L'objectif de Dardano Sacchetti, scénariste du film, était au départ de faire une comédie policière afin de plus ou moins briser les codes habituels du polizesco. Nait ainsi Monezza,
un voyou facétieux, crasseux, né de l'union d'une prostituée et d'un brigand, un trublion, un pur romain issu du petit peuple qui a souvent hanté les prisons de la capitale. Et c'est Tomas Milian, alors en pleine période polar, qui est choisi pour incarner ce trublion aux allures de clochard. Le problème est que Lenzi n'a jamais porté dans son coeur la comédie, bien plus à l'aise dans la violence gratuite et l'action pure et dure. Le film va en souffrir puisque scénariste et metteur en scène ne sont guère d'accord sur la direction à prendre mais également par le fait que Milian n'est pas très à l'aise dans ce rôle extraverti, lui l'acteur timide et taciturne.

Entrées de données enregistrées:
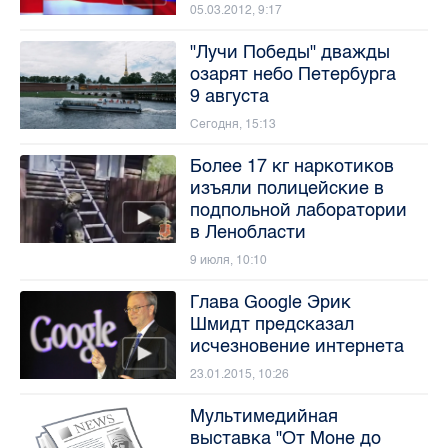
05.03.2012, 9:17
"Лучи Победы" дважды
озарят небо Петербурга
9 августа
Сегодня, 15:13
Более 17 кг наркотиков
изъяли полицейские в
подпольной лаборатории
в Ленобласти
9 июля, 10:10
Глава Google Эрик
Шмидт предсказал
исчезновение интернета
23.01.2015, 10:26
Мультимедийная
выставка "От Моне до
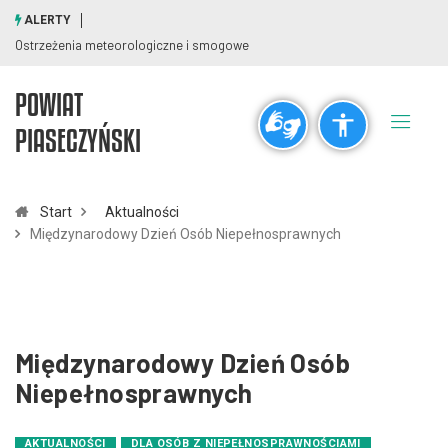
ALERTY
Ostrzeżenia meteorologiczne i smogowe
POWIAT
Ogólne
PIASECZYŃSKI
visibility_off
title
Wyłącz błyski
Zaznaczanie nagłówków
Start
Aktualności
Międzynarodowy Dzień Osób Niepełnosprawnych
Rozdzielczość
zoom_out
zoom_in
Pomniejsz
Powiększ
Międzynarodowy Dzień Osób
Czcionki
Niepełnosprawnych
remove_circle_outline
add_circle_outline
AKTUALNOŚCI
DLA OSÓB Z NIEPEŁNOSPRAWNOŚCIAMI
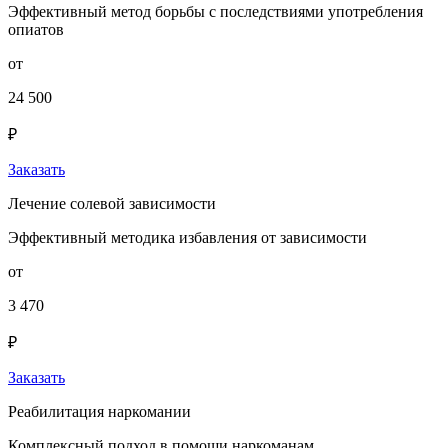
Эффективный метод борьбы с последствиями употребления
опиатов
от
24 500
₽
Заказать
Лечение солевой зависимости
Эффективный методика избавления от зависимости
от
3 470
₽
Заказать
Реабилитация наркомании
Комплексный подход в помощи наркоманам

→ Consigne 1: Recopiez le passage du texte d'étude qui s'ouvre sur les mots contenant « L'objectif de Dardano » et se termine par « timide et taciturne. ».
→ Consigne 2: Dans le texte d'étude, traduisez en anglais la phrase « Et c'est Tomas Milian, alors en pleine période polar, qui est choisi pour incarner ce trublion aux allures de clochard. »

→ Résultat 1:
L'objectif de Dardano Sacchetti, scénariste du film, était au départ de faire une comédie policière afin de plus ou moins briser les codes habituels du polizesco. Nait ainsi Monezza,
un voyou facétieux, crasseux, né de l'union d'une prostituée et d'un brigand, un trublion, un pur romain issu du petit peuple qui a souvent hanté les prisons de la capitale. Et c'est Tomas Milian, alors en pleine période polar, qui est choisi pour incarner ce trublion aux allures de clochard. Le problème est que Lenzi n'a jamais porté dans son coeur la comédie, bien plus à l'aise dans la violence gratuite et l'action pure et dure. Le film va en souffrir puisque scénariste et metteur en scène ne sont guère d'accord sur la direction à prendre mais également par le fait que Milian n'est pas très à l'aise dans ce rôle extraverti, lui l'acteur timide et taciturne.

→ Résultat 2: And it was Tomas Milian, then in the thick of his crime-film period, who was chosen to play this tramp-like troublemaker.